» **ACTIVITY LIST**
[a] Answer these questions using the regulation on premium payments to carriers:
(i) How many days after the FEHB Fund receives premium payments are those payments due and payable?
(ii) Where does OPM deposit the funds it withholds?
(iii) What is the most that can be withheld from any carrier each year for performance?
[b] From the regulation on premium payments to carriers, copy word for word the part that opens with the words containing "PART 1632--CONTRACT FINANCING--Table" and closes with "Benefits (FEHB) Fund.".
[c] Pick up the regulation on premium payments to carriers at the point where it stops, and keep writing it.

» **SUPPLIED TEXT**
/---
[Code of Federal Regulations]
[Title 48, Volume 6]
[Revised as of October 1, 2003]
From the U.S. Government Printing Office via GPO Access
[CITE: 48CFR1632.170]

[Page 138-139]
 
            TITLE 48--FEDERAL ACQUISITION REGULATIONS SYSTEM
 
  CHAPTER 16--OFFICE OF PERSONNEL MANAGEMENT FEDERAL EMPLOYEES HEALTH 
                     BENEFITS ACQUISITION REGULATION
 
PART 1632--CONTRACT FINANCING--Table of Contents
 
                         Subpart 1632.1--General
 
Sec. 1632.170  Recurring premium payments to carriers.


    (a)(1) Recurring payments to carriers of community-rated plans. OPM 
will pay to carriers of community-rated plans the premium payments 
received for the plan less the amounts credited to the contingency and 
administrative reserves, amounts assessed under paragraph (a)(2) of this 
section, and amounts due for other contractual obligations. Premium 
payments will be due and payable not later than 30 days after receipt by 
the Federal Employees Health Benefits (FEHB) Fund.
    (2) The sum of the two performance factors applicable under 
1609.7101-2 will be multiplied by the carrier's total net-to-carrier 
premium dollars paid for the preceding contract period. The amount 
obtained after the total premium is multiplied by the sum of the factors 
will be withheld from the carrier's periodic premium payment payable 
during the first quarter of the following contract period unless an 
alternative payment arrangement is made with the carrier's contracting 
officer. OPM will deposit the withheld funds in the carrier's 
contingency reserve for the plan. The aggregate amount withheld annually 
for performance for any carrier will not exceed one percent of premium 
for any contract period.
\---
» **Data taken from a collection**
/---
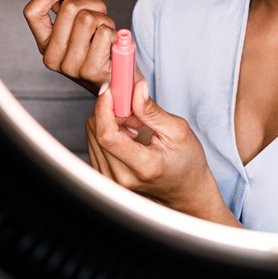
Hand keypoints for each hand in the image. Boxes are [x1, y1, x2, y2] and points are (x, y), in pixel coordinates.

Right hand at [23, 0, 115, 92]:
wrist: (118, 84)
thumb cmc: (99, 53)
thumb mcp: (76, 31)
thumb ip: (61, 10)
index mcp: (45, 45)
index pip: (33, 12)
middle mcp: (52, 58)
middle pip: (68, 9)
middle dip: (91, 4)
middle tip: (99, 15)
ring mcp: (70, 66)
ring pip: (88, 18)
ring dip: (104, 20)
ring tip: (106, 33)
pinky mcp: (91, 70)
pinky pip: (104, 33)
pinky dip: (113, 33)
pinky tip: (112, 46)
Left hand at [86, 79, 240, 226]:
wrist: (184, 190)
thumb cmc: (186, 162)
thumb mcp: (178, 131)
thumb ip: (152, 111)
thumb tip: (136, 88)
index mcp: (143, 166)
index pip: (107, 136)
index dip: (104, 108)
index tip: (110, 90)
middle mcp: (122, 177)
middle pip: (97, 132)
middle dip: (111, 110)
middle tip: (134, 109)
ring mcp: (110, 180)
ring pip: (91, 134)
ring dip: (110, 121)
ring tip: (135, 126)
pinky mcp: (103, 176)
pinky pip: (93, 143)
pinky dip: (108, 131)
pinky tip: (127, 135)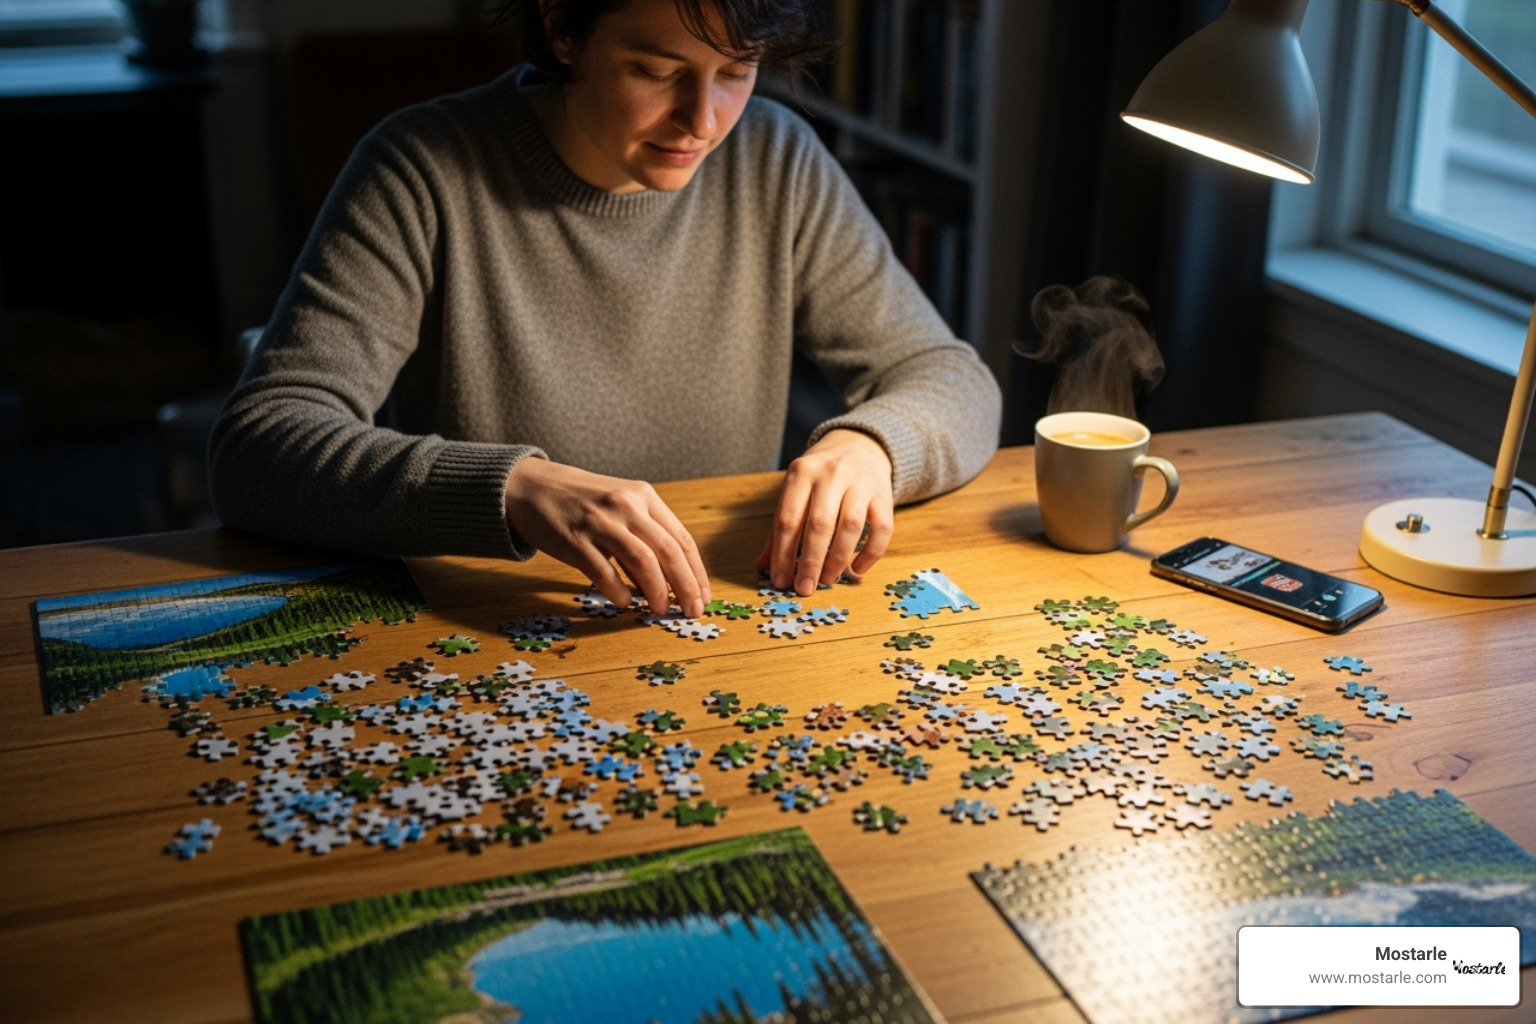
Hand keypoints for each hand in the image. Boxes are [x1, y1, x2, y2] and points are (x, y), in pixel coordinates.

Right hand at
\---
/---
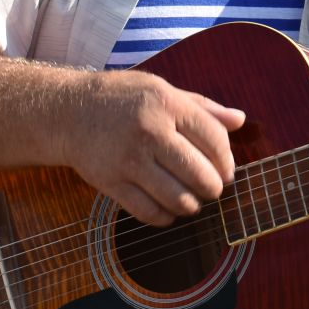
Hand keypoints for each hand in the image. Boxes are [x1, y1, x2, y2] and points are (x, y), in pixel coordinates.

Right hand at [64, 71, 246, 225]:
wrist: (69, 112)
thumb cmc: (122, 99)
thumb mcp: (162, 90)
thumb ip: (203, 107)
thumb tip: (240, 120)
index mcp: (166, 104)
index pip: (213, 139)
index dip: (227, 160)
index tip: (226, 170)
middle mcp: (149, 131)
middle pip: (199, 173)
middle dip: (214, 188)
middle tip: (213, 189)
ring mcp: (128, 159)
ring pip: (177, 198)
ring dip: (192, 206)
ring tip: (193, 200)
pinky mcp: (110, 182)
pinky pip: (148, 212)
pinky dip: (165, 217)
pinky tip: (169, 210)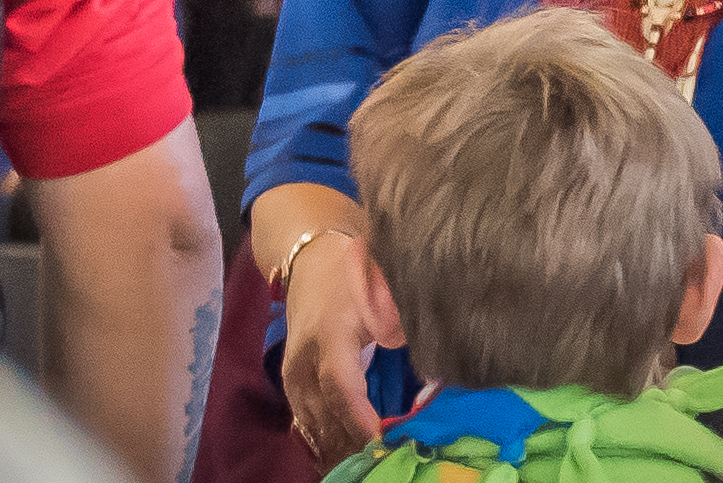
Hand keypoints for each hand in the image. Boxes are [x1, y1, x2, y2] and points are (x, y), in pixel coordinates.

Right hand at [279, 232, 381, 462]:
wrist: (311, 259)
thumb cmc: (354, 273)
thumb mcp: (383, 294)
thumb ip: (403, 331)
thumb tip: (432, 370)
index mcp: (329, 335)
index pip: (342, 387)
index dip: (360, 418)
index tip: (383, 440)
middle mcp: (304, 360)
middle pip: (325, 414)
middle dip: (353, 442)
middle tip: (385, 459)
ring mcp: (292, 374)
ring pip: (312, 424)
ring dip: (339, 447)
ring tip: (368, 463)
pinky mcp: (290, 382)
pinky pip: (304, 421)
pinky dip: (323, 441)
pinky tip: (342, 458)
\---
» **YOUR RESPONSES**
[a]
(i) Not later than 30 days.
(ii) In the carrier's contingency reserve for the plan.
(iii) One percent of premium for any contract period.

[b]
PART 1632--CONTRACT FINANCING--Table of Contents
 
                         Subpart 1632.1--General
 
Sec. 1632.170  Recurring premium payments to carriers.


    (a)(1) Recurring payments to carriers of community-rated plans. OPM 
will pay to carriers of community-rated plans the premium payments 
received for the plan less the amounts credited to the contingency and 
administrative reserves, amounts assessed under paragraph (a)(2) of this 
section, and amounts due for other contractual obligations. Premium 
payments will be due and payable not later than 30 days after receipt by 
the Federal Employees Health Benefits (FEHB) Fund.

[c]
    (b)(1) Recurring payments to carriers of experience-rated plans. OPM 
will make payments on a letter of credit (LOC) basis. Premium payments 
received for the plan, less the amounts credited to the contingency and 
administrative reserves and amounts for other obligations due under the 
contract, will be made available for carrier drawdown not later than 30 
days after receipt by the FEHB Fund.
    (2) Withdrawals from the LOC account will be made on a checks-
presented basis. Under a checks-presented basis, drawdown on the LOC is 
delayed until the checks issued for FEHB Program disbursements are 
presented to the carrier's bank for payment.
    (3) OPM may grant a waiver of the restriction of LOC disbursements 
to a checks-presented basis if the carrier requests the waiver in 
writing and demonstrates to OPM's satisfaction that the checks-presented 
basis of LOC disbursements will result in significantly increased 
liability under the contract, or that the checks-presented basis of LOC 
disbursements is otherwise clearly and significantly detrimental to the 
operation of the plan. Payments to carriers that have been granted a 
waiver may be made by an alternative payment methodology, subject to OPM 
approval.
    (c) Exceptions for the 3-Year DoD Demonstration Project (10 U.S.C. 
1108). (1) Carriers will create and maintain separate risk pools for 
demonstration project experience and regular FEHB experience for the 
purpose of establishing separate premium rates.
    (2) OPM will create and maintain a demonstration project Contingency 
Reserve separate from the regular FEHB Contingency Reserve for each 
carrier participating in the demonstration project.

[[Page 139]]

    (3) Carriers will account separately for health benefits charges 
paid using demonstration project funds and regular FEHB funds. Direct 
administrative costs attributable solely to the demonstration project 
will be fully chargeable to the demonstration project. Indirect 
administrative costs associated with the demonstration project will be 
allocated to the demonstration project based on the percentage obtained 
by dividing the dollar amount of claims processed under the 
demonstration project by the dollar amount of total claims processed for 
FEHB Program activity.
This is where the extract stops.